Een NSW-landgoed kan toegerekend worden aan het ondernemingsvermogen, kan een eigen woning of een belegging zijn. De drie mogelijke kwalificaties van een NSW-landgoed voor de inkomstenbelasting werken verschillend uit. De exacte uitwerking is afhankelijk van de feiten en omstandigheden van het concrete geval.

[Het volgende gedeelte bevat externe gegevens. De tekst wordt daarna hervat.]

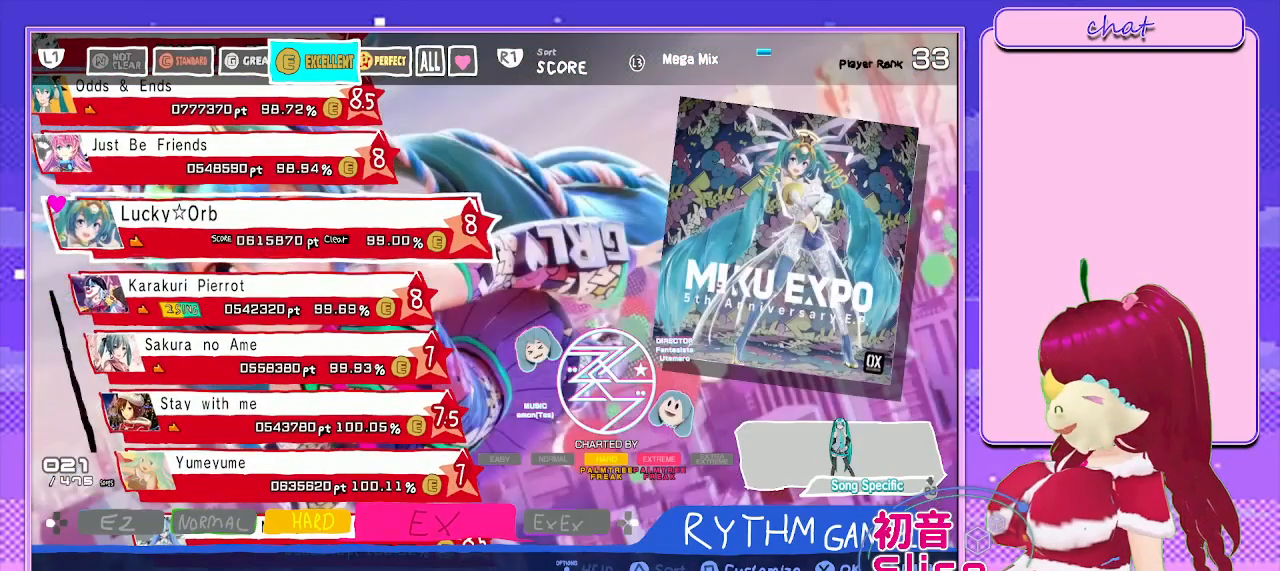
{"buttons": [], "left_stick": "center", "right_stick": "center", "events": []}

Indien het NSW-landgoed fiscaal tot het keuzevermogen behoort en sprake is van ondernemingsverliezen is het verstandig het NSW-landgoed onder te brengen in box 1, in dat geval is het verlies aftrekbaar van de overige winsten in box 1. Vaak zal er echter geen mogelijkheid zijn om te kiezen tussen de drie verschillende fiscale kwalificaties. Als de eigenaar het NSW-landgoed daadwerkelijk als hoofdverblijf bewoond kan hij het landgoed (of een gedeelte daarvan) aanmerken als eigen woning. Op deze wijze kan de eigenaar de rente en kosten van geldlening onder voorwaarden ten laste van zijn box 1 inkomen brengen. Tot slot kan het NSW-landgoed kwalificeren als belegginsvermogen in box 3. Hieraan is voldaan indien het landgoed geen ondernemingsvermogen of een eigen woning is. De eigenaar heeft recht op een vrijstelling voor de waarde van de ongebouwde eigendomen (de omliggende grond van het landgoed). Over de gebouwde eigendommen op het NSW-landgoed wordt in box 3 inkomstenbelasting geheven tegen een effectief tarief van 1,2%.

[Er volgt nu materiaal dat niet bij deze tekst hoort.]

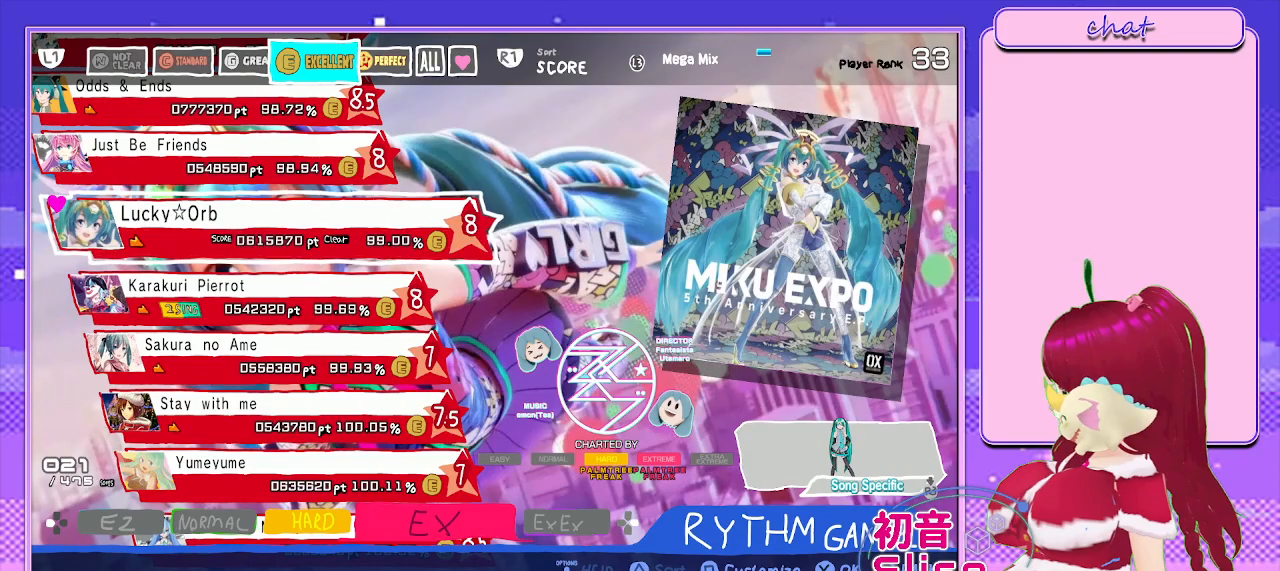
{"buttons": [], "left_stick": "center", "right_stick": "center", "events": []}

Vaak staan op het NSW-landgoed rijksmonumenten. In dat geval kan 80% van de (achterstallige-) onderhoudskosten als persoonsgebonden aftrek genoten worden in het jaar van betaling van die kosten.

Voor de waardebepaling op grond van de wet WOZ maakt het geen verschil op welke wijze het NSW-landgoed in de inkomstenbelasting wordt behandeld. De WOZ waarde voor een NSW-landgoed is bepaald op de bestemmingswaarde. Op deze wijze wordt rekening gehouden met de bezits- en instandhoudingsvereisten voor de huidige eigenaar van het landgoed.